Tucker is unable to show that excusable neglect on her part caused the trial court to grant the motion for summary judgment. Rather, that ruling was based on the merits, and Tucker never came forward with any evidence that could justify a different result. Tucker has not shown the trial court abused its discretion when it concluded she failed to show she was entitled to relief under section 473, subdivision (b).

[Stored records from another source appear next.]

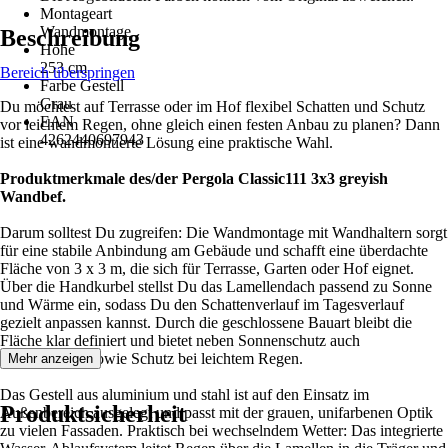
Montageart
Wandmontage
Beschreibung
Höhe
253 cm
Bereich überspringen
Farbe Gestell
Grau
Du möchtest auf Terrasse oder im Hof flexibel Schatten und Schutz
EAN
vor leichtem Regen, ohne gleich einen festen Anbau zu planen? Dann
4262440697943
ist eine wandmontierte Lösung eine praktische Wahl.
Produktmerkmale des/der Pergola Classic111 3x3 greyish
Wandbef.
Darum solltest Du zugreifen: Die Wandmontage mit Wandhaltern sorgt
für eine stabile Anbindung am Gebäude und schafft eine überdachte
Fläche von 3 x 3 m, die sich für Terrasse, Garten oder Hof eignet.
Über die Handkurbel stellst Du das Lamellendach passend zu Sonne
und Wärme ein, sodass Du den Schattenverlauf im Tagesverlauf
gezielt anpassen kannst. Durch die geschlossene Bauart bleibt die
Fläche klar definiert und bietet neben Sonnenschutz auch
Wärmeschutz sowie Schutz bei leichtem Regen.
Mehr anzeigen
Das Gestell aus aluminium und stahl ist auf den Einsatz im
Produktsicherheit
Außenbereich ausgelegt und passt mit der grauen, unifarbenen Optik
zu vielen Fassaden. Praktisch bei wechselndem Wetter: Das integrierte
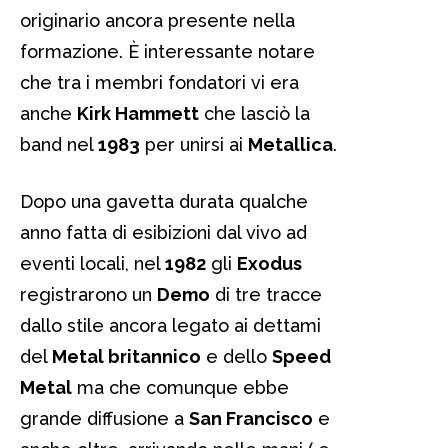
originario ancora presente nella
formazione. È interessante notare
che tra i membri fondatori vi era
anche
Kirk Hammett
che lasciò la
band nel
1983
per unirsi ai
Metallica
.
Dopo una gavetta durata qualche
anno fatta di esibizioni dal vivo ad
eventi locali, nel
1982
gli
Exodus
registrarono un
Demo
di tre tracce
dallo stile ancora legato ai dettami
del
Metal britannico
e dello
Speed
Metal
ma che comunque ebbe
grande diffusione a
San Francisco
e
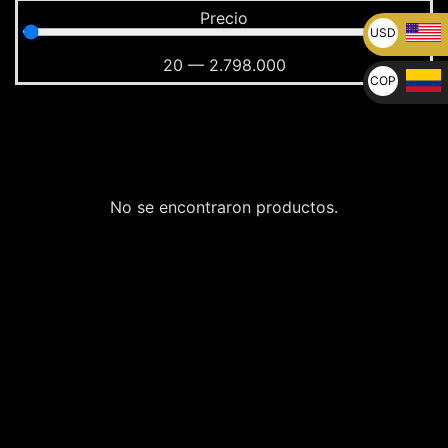
Precio
USD
U$
20
—
2.798.000
COP
$
No se encontraron productos.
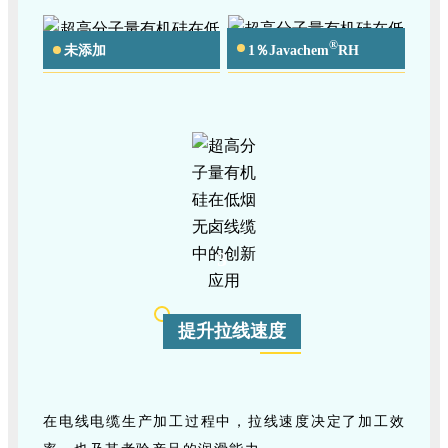
®
未添加
1％Javachem
RH
3
提升拉线速度
在电线电缆生产加工过程中，拉线速度决定了加工效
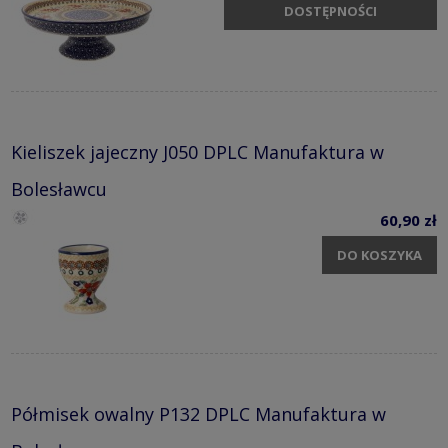
DOSTĘPNOŚCI
Kieliszek jajeczny J050 DPLC Manufaktura w
Bolesławcu
60,90 zł
DO KOSZYKA
Półmisek owalny P132 DPLC Manufaktura w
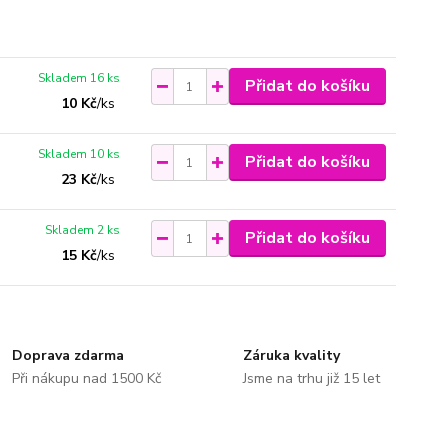
Skladem 16 ks
Přidat do košíku
10 Kč
/
ks
Skladem 10 ks
Přidat do košíku
23 Kč
/
ks
Skladem 2 ks
Přidat do košíku
15 Kč
/
ks
Doprava zdarma
Záruka kvality
Při nákupu nad 1500 Kč
Jsme na trhu již 15 let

B. Kaiser's Motion for Sanctions

Kaiser has filed a motion asking that we award sanctions on the ground that Tucker's appeal is frivolous.*fn6 But "an appeal should be held to be frivolous only when it is prosecuted for an improper motive--to harass the respondent or delay the effect of an adverse judgment--or when it indisputably has no merit--when any reasonable attorney would agree that the appeal is totally and completely without merit. [Citation.] [¶] . . . [T]he punishment should be used most sparingly to deter only the most egregious conduct." (In re Marriage of Flaherty, supra, 31 Cal.3d at pp. 650-651.) While Tucker's appeal is without merit, Kaiser has not shown it justifies imposition of sanctions under the exacting standards of Flaherty.


The order denying relief under section 473, subdivision (b) is affirmed. Kaiser's motion for sanctions on appeal is denied.

We concur: McGuiness, P.J. Jenkins, J.